Why Data-Driven Organization Design Takes Center Stage in AI-Driven Workforce Transformation: New Visier Insights Research
Our most recent research revealed that 77% of companies redesigned their team structures in the past five years, causing ripple effects on the ways people collaborate, communicate, and make decisions. To ensure sustainable optimization of team redesign in times of change requires the continuous monitoring of outcomes at many levels, rendering workforce intelligence an essential tool.

New research shows how companies actually redesign teams when growing and shrinking
Since the explosion of generative AI back in 2022, leaders have faced immense pressure to leverage the technology for cost savings and productivity.
The power of AI promises unprecedented efficiency gains; for employees, the prospect of being replaced by generative AI leads to great uncertainty and fears of job losses. Gartner estimated that AI investments could as likely shift talent needs than eliminate them, potentially driving a 30% increase in headcount in some business units by 2028.
The reality, most likely, will lie somewhere in the middle.
For those entrusted with designing the workforce of the future, what matters now is that Organization Design has become a strategic necessity.
One of the aspects organization design tackles is the team unit. Teams are the fundamental architectural building blocks in an organization.
By manipulating team size and the total number of teams, leaders can deliberately reshape the organization's DNA to achieve specific strategic outcomes.
But what is less known is exactly how organizations typically accomplish the optimization of team structures in times of change, raising the following questions:
How do organizations redesign team structures when adding or reducing headcount?
Do the majority of companies indeed flatten team structures, and widen the remaining managers' span of control?
And how do various redesign scenarios impact teams and managers?
That’s exactly what we set out to uncover and understand in our latest Visier Insights™ Report, “The New DNA of Organization Design.”

Companies restructure teams in six major ways
We analyzed 7.7 million live employee records across over 170 enterprise organizations in the Visier Community Data pool to learn how organizational headcount growth and reductions played out at the team level.
We identified six of the most common scenarios (see figure), three of which are linked to headcount growth (green) and three that are linked to headcount reductions (red).
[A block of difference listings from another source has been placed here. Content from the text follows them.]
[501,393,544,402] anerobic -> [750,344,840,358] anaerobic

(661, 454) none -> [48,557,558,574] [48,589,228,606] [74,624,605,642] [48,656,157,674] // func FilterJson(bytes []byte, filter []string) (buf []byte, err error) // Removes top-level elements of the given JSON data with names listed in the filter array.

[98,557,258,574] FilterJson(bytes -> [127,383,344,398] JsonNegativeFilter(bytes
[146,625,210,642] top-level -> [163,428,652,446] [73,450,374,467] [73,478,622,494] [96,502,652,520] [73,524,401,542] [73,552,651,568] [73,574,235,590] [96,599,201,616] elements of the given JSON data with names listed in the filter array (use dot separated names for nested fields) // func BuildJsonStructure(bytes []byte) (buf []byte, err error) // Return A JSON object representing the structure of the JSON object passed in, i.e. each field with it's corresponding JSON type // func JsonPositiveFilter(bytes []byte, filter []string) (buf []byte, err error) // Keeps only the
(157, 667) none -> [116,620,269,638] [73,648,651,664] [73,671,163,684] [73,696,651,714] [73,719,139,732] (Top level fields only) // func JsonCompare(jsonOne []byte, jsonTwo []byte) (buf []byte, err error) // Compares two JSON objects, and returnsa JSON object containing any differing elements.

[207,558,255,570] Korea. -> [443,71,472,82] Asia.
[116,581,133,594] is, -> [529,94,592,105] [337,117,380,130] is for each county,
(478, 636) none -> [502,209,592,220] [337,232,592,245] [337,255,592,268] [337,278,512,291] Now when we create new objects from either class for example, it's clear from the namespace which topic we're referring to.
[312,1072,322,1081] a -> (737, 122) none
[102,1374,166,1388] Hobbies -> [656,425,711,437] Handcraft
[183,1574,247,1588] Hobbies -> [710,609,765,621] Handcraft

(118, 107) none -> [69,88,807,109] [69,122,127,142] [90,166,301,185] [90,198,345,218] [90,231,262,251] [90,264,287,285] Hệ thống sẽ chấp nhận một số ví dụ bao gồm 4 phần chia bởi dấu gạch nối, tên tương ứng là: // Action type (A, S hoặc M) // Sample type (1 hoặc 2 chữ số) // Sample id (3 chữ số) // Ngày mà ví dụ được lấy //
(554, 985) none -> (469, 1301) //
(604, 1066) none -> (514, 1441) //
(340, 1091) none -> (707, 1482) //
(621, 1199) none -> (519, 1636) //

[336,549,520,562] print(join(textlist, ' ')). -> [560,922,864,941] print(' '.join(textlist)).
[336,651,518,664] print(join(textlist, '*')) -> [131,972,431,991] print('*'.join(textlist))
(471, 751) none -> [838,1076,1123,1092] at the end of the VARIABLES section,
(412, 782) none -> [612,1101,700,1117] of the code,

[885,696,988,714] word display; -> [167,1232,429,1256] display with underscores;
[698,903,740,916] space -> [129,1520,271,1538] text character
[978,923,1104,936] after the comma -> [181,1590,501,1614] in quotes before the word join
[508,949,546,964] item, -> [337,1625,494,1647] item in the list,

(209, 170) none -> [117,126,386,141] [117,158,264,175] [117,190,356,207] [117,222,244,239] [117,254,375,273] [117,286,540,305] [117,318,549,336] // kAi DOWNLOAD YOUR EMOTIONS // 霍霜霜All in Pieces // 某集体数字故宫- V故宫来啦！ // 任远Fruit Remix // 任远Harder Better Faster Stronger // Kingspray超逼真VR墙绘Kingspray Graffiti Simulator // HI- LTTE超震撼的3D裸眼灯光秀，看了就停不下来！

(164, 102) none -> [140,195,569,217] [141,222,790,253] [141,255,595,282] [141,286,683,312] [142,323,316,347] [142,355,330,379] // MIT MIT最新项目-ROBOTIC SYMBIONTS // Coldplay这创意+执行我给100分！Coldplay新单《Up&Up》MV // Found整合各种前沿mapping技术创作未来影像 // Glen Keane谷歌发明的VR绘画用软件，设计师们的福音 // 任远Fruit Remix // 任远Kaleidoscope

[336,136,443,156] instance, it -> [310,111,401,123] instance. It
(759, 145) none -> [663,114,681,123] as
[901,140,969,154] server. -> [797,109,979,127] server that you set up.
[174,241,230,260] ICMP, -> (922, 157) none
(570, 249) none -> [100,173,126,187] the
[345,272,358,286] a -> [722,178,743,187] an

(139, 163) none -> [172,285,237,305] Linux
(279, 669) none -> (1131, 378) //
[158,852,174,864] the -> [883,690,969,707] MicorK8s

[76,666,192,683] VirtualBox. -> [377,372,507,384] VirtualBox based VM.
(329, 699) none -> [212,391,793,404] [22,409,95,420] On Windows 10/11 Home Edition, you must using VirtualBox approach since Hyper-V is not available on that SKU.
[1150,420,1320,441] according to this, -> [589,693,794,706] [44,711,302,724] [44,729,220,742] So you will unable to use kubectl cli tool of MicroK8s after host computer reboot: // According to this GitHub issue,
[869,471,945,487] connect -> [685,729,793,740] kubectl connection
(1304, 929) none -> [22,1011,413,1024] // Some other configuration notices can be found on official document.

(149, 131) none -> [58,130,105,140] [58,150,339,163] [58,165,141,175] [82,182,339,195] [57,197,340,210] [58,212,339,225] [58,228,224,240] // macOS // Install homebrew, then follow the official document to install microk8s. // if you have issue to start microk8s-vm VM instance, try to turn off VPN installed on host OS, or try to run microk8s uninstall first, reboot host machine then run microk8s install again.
Turns out that over the past five years (our data analysis ended in November of 2025) the majority of companies actually had smaller teams, both when losing employees due to headcount reductions, but also when adding employees or increasing headcount.
For example, when looking across all companies, the largest proportion, 29%, did so “by staying small.” Meaning, those who added employees showed a larger number of teams (by 20% on average), but smaller teams by approximately 7%.
This suggests that more often than not, growing companies pursue narrower spans of control for managers, hoping to achieve faster decision making, direct communication, and autonomy.
Similarly, of those companies that reduced headcount, the majority, 11% of them, downsized by “thinning” but also showed up with 20% fewer teams, and smaller teams by about 11%.
This suggests that when organizations reduce headcount—whether across the business or within a specific unit—the primary path to greater efficiency, agility, and speed is maintaining faster decision-making and direct communication.
The risks associated with the creation of smaller teams plays out differently in growing or shrinking organizations
Smaller teams in growing units could fall into the trap of losing alignment with the wider organization and group think,
Shrinking teams in a downsizing scenario could battle with the loss of loss of human capital, as well as decreased commitment and performance.
The Great Flattening is a myth
But what really surprised us was in relation to the “Great Flattening Trend.” This is the trend of eliminating middle managers through team consolidation, which results in larger teams and wider spans of control for remaining managers.
We discovered in our analysis that this trend Great Flattening only occurred in about 10% of all companies, rendering the term “great” flattening really a myth (see figure).

The trend of consolidating into fewer, larger teams is primarily pursued in the spirit of cost savings (lower payroll and reduced bureaucracy), rather than being a sign of growth and prosperity.
Fewer managers and larger teams enable faster decision-making and greater team autonomy due to the elimination of top-down communication barriers, in theory.
However, research has found that this type of team structure often fails in large hierarchical organizations because it frequently leads to coordination failures.
Why workforce intelligence is essential for effective organization design
This analysis offers a data-driven blueprint of real world reorganization scenarios. Most importantly it serves to outline the distinct benefits and inherent risks of various team design scenarios that leaders may encounter, especially in the face of what could be a long-term AI-triggered workforce transformation.
Companies and their internal units will continue to change as the business landscape shifts; they will keep adding and losing employees, split up, or transform their operations altogether.
This is why organization design cannot be thought of as a static exercise.
Business and HR leaders face the constant challenge of redesigning their organizations, and this has become an impossible task without data.
From a business and human capital perspective, it is more critical than ever to have the necessary data and metrics that provide a live view of the organizational impact and consequences from constantly evolving organization design scenarios.